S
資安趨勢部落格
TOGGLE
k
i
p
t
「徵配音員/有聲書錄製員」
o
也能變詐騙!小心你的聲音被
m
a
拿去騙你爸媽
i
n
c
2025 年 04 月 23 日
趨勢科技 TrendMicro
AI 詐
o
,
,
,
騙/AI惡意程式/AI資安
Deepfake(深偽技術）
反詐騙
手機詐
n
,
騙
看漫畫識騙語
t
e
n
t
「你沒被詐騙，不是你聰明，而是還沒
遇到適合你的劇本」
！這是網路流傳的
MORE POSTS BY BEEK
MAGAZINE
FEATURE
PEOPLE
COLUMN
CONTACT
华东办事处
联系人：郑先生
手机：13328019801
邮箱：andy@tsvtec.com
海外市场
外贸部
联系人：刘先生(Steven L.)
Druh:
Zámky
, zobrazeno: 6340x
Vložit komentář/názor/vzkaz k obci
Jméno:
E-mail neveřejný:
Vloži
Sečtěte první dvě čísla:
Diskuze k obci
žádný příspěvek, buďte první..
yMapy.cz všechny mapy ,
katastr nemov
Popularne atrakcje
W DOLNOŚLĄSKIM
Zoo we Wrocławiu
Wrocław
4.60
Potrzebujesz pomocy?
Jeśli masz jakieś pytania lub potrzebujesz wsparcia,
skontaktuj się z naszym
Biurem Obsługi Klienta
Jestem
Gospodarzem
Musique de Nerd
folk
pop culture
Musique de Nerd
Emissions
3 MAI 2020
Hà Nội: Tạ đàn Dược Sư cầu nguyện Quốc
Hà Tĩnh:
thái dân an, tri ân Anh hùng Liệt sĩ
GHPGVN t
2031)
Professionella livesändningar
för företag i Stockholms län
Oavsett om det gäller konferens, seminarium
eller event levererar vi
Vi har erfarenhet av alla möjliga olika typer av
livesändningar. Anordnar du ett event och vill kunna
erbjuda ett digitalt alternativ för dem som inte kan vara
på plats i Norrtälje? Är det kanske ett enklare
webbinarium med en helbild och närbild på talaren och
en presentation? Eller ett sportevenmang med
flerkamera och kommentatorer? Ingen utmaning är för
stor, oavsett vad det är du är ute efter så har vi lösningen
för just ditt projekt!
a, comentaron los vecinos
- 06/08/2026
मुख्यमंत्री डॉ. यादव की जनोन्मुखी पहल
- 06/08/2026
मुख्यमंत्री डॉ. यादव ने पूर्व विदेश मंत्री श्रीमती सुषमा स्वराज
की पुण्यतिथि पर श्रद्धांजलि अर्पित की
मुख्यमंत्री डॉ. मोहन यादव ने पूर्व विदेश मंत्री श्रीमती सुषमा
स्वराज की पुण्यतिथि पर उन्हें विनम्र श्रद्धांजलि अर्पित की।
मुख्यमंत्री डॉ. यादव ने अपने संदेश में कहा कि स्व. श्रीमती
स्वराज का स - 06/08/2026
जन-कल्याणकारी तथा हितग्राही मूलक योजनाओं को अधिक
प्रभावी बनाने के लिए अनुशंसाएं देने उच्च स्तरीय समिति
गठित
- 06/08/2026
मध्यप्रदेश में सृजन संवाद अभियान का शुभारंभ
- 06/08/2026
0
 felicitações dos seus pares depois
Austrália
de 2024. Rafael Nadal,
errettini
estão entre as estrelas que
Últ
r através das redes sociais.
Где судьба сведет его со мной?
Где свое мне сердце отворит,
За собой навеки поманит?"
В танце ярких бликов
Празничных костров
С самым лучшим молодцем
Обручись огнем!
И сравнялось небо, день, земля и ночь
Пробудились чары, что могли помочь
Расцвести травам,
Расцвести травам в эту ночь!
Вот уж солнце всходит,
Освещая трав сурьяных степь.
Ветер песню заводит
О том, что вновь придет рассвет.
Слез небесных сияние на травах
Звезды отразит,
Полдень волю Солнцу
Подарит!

* [WHAT YOU SHOULD DO]: Lay out every line of text from all the records above as a JSON list of strings, one string per line, leaving out blank lines.

* [SOLUTION]:
[
  "S",
  "資安趨勢部落格",
  "TOGGLE",
  "k",
  "i",
  "p",
  "t",
  "「徵配音員/有聲書錄製員」",
  "o",
  "也能變詐騙!小心你的聲音被",
  "m",
  "a",
  "拿去騙你爸媽",
  "i",
  "n",
  "c",
  "2025 年 04 月 23 日",
  "趨勢科技 TrendMicro",
  "AI 詐",
  "o",
  ",",
  ",",
  ",",
  "騙/AI惡意程式/AI資安",
  "Deepfake(深偽技術）",
  "反詐騙",
  "手機詐",
  "n",
  ",",
  "騙",
  "看漫畫識騙語",
  "t",
  "e",
  "n",
  "t",
  "「你沒被詐騙，不是你聰明，而是還沒",
  "遇到適合你的劇本」",
  "！這是網路流傳的",
  "MORE POSTS BY BEEK",
  "MAGAZINE",
  "FEATURE",
  "PEOPLE",
  "COLUMN",
  "CONTACT",
  "华东办事处",
  "联系人：郑先生",
  "手机：13328019801",
  "邮箱：andy@tsvtec.com",
  "海外市场",
  "外贸部",
  "联系人：刘先生(Steven L.)",
  "Druh:",
  "Zámky",
  ", zobrazeno: 6340x",
  "Vložit komentář/názor/vzkaz k obci",
  "Jméno:",
  "E-mail neveřejný:",
  "Vloži",
  "Sečtěte první dvě čísla:",
  "Diskuze k obci",
  "žádný příspěvek, buďte první..",
  "yMapy.cz všechny mapy ,",
  "katastr nemov",
  "Popularne atrakcje",
  "W DOLNOŚLĄSKIM",
  "Zoo we Wrocławiu",
  "Wrocław",
  "4.60",
  "Potrzebujesz pomocy?",
  "Jeśli masz jakieś pytania lub potrzebujesz wsparcia,",
  "skontaktuj się z naszym",
  "Biurem Obsługi Klienta",
  "Jestem",
  "Gospodarzem",
  "Musique de Nerd",
  "folk",
  "pop culture",
  "Musique de Nerd",
  "Emissions",
  "3 MAI 2020",
  "Hà Nội: Tạ đàn Dược Sư cầu nguyện Quốc",
  "Hà Tĩnh:",
  "thái dân an, tri ân Anh hùng Liệt sĩ",
  "GHPGVN t",
  "2031)",
  "Professionella livesändningar",
  "för företag i Stockholms län",
  "Oavsett om det gäller konferens, seminarium",
  "eller event levererar vi",
  "Vi har erfarenhet av alla möjliga olika typer av",
  "livesändningar. Anordnar du ett event och vill kunna",
  "erbjuda ett digitalt alternativ för dem som inte kan vara",
  "på plats i Norrtälje? Är det kanske ett enklare",
  "webbinarium med en helbild och närbild på talaren och",
  "en presentation? Eller ett sportevenmang med",
  "flerkamera och kommentatorer? Ingen utmaning är för",
  "stor, oavsett vad det är du är ute efter så har vi lösningen",
  "för just ditt projekt!",
  "a, comentaron los vecinos",
  "- 06/08/2026",
  "मुख्यमंत्री डॉ. यादव की जनोन्मुखी पहल",
  "- 06/08/2026",
  "मुख्यमंत्री डॉ. यादव ने पूर्व विदेश मंत्री श्रीमती सुषमा स्वराज",
  "की पुण्यतिथि पर श्रद्धांजलि अर्पित की",
  "मुख्यमंत्री डॉ. मोहन यादव ने पूर्व विदेश मंत्री श्रीमती सुषमा",
  "स्वराज की पुण्यतिथि पर उन्हें विनम्र श्रद्धांजलि अर्पित की।",
  "मुख्यमंत्री डॉ. यादव ने अपने संदेश में कहा कि स्व. श्रीमती",
  "स्वराज का स - 06/08/2026",
  "जन-कल्याणकारी तथा हितग्राही मूलक योजनाओं को अधिक",
  "प्रभावी बनाने के लिए अनुशंसाएं देने उच्च स्तरीय समिति",
  "गठित",
  "- 06/08/2026",
  "मध्यप्रदेश में सृजन संवाद अभियान का शुभारंभ",
  "- 06/08/2026",
  "0",
  " felicitações dos seus pares depois",
  "Austrália",
  "de 2024. Rafael Nadal,",
  "errettini",
  "estão entre as estrelas que",
  "Últ",
  "r através das redes sociais.",
  "Где судьба сведет его со мной?",
  "Где свое мне сердце отворит,",
  "За собой навеки поманит?\"",
  "В танце ярких бликов",
  "Празничных костров",
  "С самым лучшим молодцем",
  "Обручись огнем!",
  "И сравнялось небо, день, земля и ночь",
  "Пробудились чары, что могли помочь",
  "Расцвести травам,",
  "Расцвести травам в эту ночь!",
  "Вот уж солнце всходит,",
  "Освещая трав сурьяных степь.",
  "Ветер песню заводит",
  "О том, что вновь придет рассвет.",
  "Слез небесных сияние на травах",
  "Звезды отразит,",
  "Полдень волю Солнцу",
  "Подарит!"
]